Wright, who still finds shrapnel in his skin, said Kaczynski “stole my ability to fully trust in the people around me.”
Charles Epstein, a University of California geneticist who lost part of an arm, said he’s just not sure if there ever can be true justice.
“And, for those who are dead and those whom they leave behind, no punishment can repair their losses. I am afraid, therefore, that we have to settle for imperfect justice--one that will put a stop to your reign of terror,” Epstein said.
Epstein’s wife Lois, a Harvard-educated physician, cited what she described as the biblical precepts of her Jewish faith, saying that Judaism rejects a literal interpretation of the passage “an eye for an eye and a tooth for a tooth” for a more metaphorical interpretation.
So, she said, for those he blinded, “may your eyes be blinded by being deprived of the light of the moon, the stars, the sun and the beauty of nature for the rest of your life.”
Kaczynski, in fact, loved to roam the Montana wilderness under the stars of Big Sky country. He was arrested there in April 1996, at the roughhewn shack that he had called home for two decades.
That shack was trucked to Sacramento to be a defense exhibit in the trial that never was. Prosecutors said it is unclear what will happen to the hovel, a home that the defense said reflected Kaczynski’s frayed mental condition.

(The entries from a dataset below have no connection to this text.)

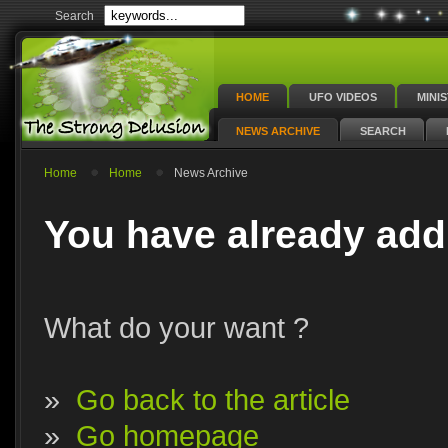
Search
HOME
UFO VIDEOS
MINI
NEWS ARCHIVE
SEARCH
Home
Home
News Archive
You have already add
What do your want ?
»
Go back to the article
»
Go homepage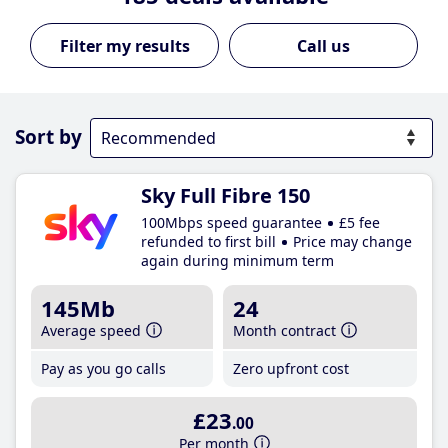
Call us
Sort by
Sky Full Fibre 150
100Mbps speed guarantee
£5 fee
refunded to first bill
Price may change
again during minimum term
145Mb
24
Average speed
Month contract
Pay as you go calls
Zero upfront cost
£23
.00
Per month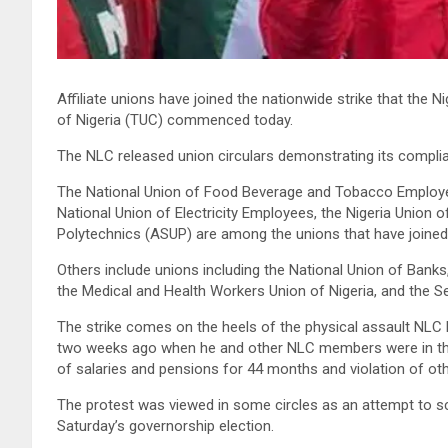
Affiliate unions have joined the nationwide strike that th
of Nigeria (TUC) commenced today.
The NLC released union circulars demonstrating its complia
The National Union of Food Beverage and Tobacco Employee
National Union of Electricity Employees, the Nigeria Union
Polytechnics (ASUP) are among the unions that have joined 
Others include unions including the National Union of Banks
the Medical and Health Workers Union of Nigeria, and the S
The strike comes on the heels of the physical assault NLC 
two weeks ago when he and other NLC members were in th
of salaries and pensions for 44 months and violation of othe
The protest was viewed in some circles as an attempt to sc
Saturday’s governorship election.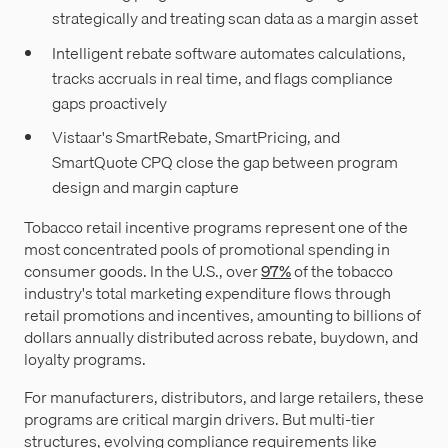
strategically and treating scan data as a margin asset
Intelligent rebate software automates calculations,
tracks accruals in real time, and flags compliance
gaps proactively
Vistaar's SmartRebate, SmartPricing, and
SmartQuote CPQ close the gap between program
design and margin capture
Tobacco retail incentive programs represent one of the
most concentrated pools of promotional spending in
consumer goods. In the U.S., over
97%
of the tobacco
industry's total marketing expenditure flows through
retail promotions and incentives, amounting to billions of
dollars annually distributed across rebate, buydown, and
loyalty programs.
For manufacturers, distributors, and large retailers, these
programs are critical margin drivers. But multi-tier
structures, evolving compliance requirements like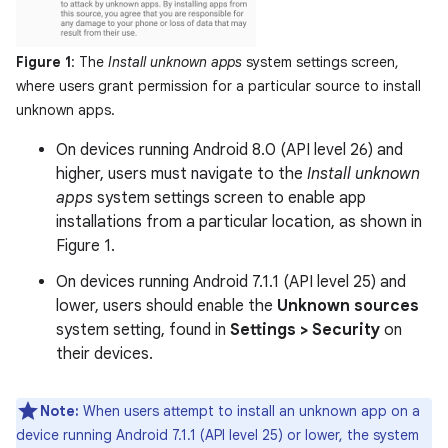
Figure 1
: The
Install unknown apps
system settings screen,
where users grant permission for a particular source to install
unknown apps.
On devices running Android 8.0 (API level 26) and
higher, users must navigate to the
Install unknown
apps
system settings screen to enable app
installations from a particular location, as shown in
Figure 1.
On devices running Android 7.1.1 (API level 25) and
lower, users should enable the
Unknown sources
system setting, found in
Settings > Security
on
their devices.
Note:
When users attempt to install an unknown app on a
device running Android 7.1.1 (API level 25) or lower, the system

It was the shy, brilliant Kaczynski’s own writings that led authorities to focus on the Montana recluse. After newspapers published the Unabomber’s 35,000-word anti-technology manifesto, Kaczynski’s younger brother stumbled across old papers of Theodore’s that paralleled the treatise’s themes.
In rambling journal entries found in his cabin and released last week by prosecutors, Kaczynski wrote: “I emphasize that my motivation is personal revenge. I don’t pretend to any kind of philosophical or moralistic justification. . . . My ambition is to kill a scientist, big businessman, government official, or the like. I would also like to kill a Communist.”
It was similar passages that caught the attention of David Kaczynski, a New York social worker. David Kaczynski may be eligible now for a $1-million reward from the government.
David and his mother campaigned to spare Theodore’s life, saying that he suffered from paranoid schizophrenic delusions. In January, a government psychiatrist found that Kaczynski suffered from severe delusions, helping pave the way for an end to the much-delayed proceedings.
After Monday’s hearing, David Kaczynski issued a brief statement outside the courthouse and offered the regrets his brother never uttered. “To all of these good people, the Kaczynski family offers its deepest apologies. We are very, very sorry.”